Credits stolen just from the Czech Republic were worth seven million euros.
The system’s weakness is the cause of enormous frustration in Brussels, which would like to have central control, and is an embarrassment as well as the EU tries to nudge international partners into deeper cuts to emissions over the coming decades.
The reason is it depends on 27 national guardians, who cannot agree on minimum cross-border online security standards.
The scheme will re-open on January 26 “but only with those countries which will have taken sufficient measures to reinforce their security,” according to a top EU official.
Fourteen of the 27 European Union states need to boost security around their entry points to the largest multinational, greenhouse gas emissions trading scheme in the world.
Maria Kokkonen, spokeswoman for Danish EU climate action commissioner Connie Hedegaard, did not list the countries immediately, but said powerhouse Germany was not among them as it had already ring-fenced its IT following a previous attack.
“We very much hope that this series of incidents speeds up the process” of tightening security ahead of a planned switch to an EU-wide registry in 2013.
“The sooner states take security measures, the sooner we can reopen the system,” she stressed.
Experts from the 27 states will meet in Brussels on Friday to try and hammer out new action.
All the hackers need are passcodes to get in, and the investigation under way will also try to establish whether there were insiders at any of the companies or servers involved.
Some 80 percent of transactions are for long-term annual quotas, but quick instant credits, for companies who need more and who buy them from those who don’t, involve instant payment.
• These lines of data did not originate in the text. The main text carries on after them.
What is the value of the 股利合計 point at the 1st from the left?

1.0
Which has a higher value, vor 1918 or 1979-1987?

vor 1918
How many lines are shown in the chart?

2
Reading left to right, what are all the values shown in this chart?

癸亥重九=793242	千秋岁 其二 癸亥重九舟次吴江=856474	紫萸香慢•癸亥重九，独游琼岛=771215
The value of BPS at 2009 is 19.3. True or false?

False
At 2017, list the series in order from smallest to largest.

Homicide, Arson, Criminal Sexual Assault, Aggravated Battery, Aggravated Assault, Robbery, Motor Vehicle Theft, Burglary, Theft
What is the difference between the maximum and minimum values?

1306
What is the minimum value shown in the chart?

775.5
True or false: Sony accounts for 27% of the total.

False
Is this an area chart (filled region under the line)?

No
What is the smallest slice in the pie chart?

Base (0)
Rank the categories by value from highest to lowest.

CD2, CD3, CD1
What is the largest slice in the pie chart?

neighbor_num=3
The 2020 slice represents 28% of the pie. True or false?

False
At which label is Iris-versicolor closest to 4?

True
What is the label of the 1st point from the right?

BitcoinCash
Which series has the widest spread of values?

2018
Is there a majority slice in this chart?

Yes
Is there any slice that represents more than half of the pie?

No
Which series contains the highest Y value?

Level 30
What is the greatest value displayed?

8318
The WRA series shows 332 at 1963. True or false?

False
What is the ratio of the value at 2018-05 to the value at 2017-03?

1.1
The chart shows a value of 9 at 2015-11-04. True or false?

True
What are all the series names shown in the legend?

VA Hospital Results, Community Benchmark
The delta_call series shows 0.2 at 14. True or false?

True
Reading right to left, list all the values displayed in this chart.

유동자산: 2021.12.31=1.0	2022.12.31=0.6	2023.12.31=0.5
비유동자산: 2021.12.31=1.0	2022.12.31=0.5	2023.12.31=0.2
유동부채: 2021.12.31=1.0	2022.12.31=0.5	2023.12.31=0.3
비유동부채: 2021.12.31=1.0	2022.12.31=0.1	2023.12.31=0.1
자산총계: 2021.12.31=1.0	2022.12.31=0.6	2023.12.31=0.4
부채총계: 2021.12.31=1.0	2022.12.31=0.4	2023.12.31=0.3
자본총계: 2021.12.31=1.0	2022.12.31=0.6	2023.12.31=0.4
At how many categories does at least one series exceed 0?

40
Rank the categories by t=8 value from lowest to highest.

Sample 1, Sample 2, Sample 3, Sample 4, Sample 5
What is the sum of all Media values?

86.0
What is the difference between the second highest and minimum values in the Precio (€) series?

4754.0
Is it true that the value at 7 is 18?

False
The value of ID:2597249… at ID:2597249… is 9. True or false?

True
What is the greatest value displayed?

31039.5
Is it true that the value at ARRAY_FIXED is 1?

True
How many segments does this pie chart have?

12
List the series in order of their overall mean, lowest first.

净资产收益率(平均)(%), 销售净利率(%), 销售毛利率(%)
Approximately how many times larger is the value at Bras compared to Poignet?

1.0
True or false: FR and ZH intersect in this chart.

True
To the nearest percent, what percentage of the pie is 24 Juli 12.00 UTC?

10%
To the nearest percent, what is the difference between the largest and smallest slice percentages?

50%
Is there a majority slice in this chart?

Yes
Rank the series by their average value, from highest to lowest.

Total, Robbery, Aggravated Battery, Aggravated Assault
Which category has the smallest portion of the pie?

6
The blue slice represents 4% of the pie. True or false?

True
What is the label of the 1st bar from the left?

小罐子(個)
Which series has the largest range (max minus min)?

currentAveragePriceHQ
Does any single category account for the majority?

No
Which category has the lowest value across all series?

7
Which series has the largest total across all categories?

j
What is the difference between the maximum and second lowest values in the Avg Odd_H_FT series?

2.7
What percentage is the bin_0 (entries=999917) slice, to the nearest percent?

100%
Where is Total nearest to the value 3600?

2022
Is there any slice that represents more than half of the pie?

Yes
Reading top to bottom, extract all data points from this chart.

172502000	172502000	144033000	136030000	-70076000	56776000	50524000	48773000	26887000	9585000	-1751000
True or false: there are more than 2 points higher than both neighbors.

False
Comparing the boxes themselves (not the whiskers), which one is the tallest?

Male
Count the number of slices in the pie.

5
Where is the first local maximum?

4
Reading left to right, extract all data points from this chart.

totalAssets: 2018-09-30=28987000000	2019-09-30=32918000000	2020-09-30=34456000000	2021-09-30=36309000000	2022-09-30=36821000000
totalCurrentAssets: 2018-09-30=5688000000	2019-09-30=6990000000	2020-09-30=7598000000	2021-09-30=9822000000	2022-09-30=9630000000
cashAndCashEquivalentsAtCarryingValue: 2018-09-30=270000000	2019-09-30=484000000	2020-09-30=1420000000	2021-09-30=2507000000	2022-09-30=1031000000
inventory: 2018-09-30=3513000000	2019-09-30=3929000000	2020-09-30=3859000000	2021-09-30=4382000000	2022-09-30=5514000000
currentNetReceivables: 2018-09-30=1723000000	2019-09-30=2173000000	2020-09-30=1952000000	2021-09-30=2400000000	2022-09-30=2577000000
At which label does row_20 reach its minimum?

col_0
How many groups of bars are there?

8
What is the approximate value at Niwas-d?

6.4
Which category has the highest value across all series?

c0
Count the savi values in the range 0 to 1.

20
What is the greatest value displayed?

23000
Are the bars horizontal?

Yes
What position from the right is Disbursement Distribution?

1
The European Commission says hackers open an account in the system and close it as soon as the money is transferred.
The volume stolen and re-sold represents just a fraction of global permits, but the system has repeatedly suffered security breaches.
Last year a series of emails that was sent to trick users into divulging their passwords, a type of attack known as “phishing,” sparked panic and forced a halt in trading in 13 countries including Spain.
The European police organisation Europol estimate a value added tax (VAT) scam on carbon credits in 2008 and 2009 netted criminals five million euros.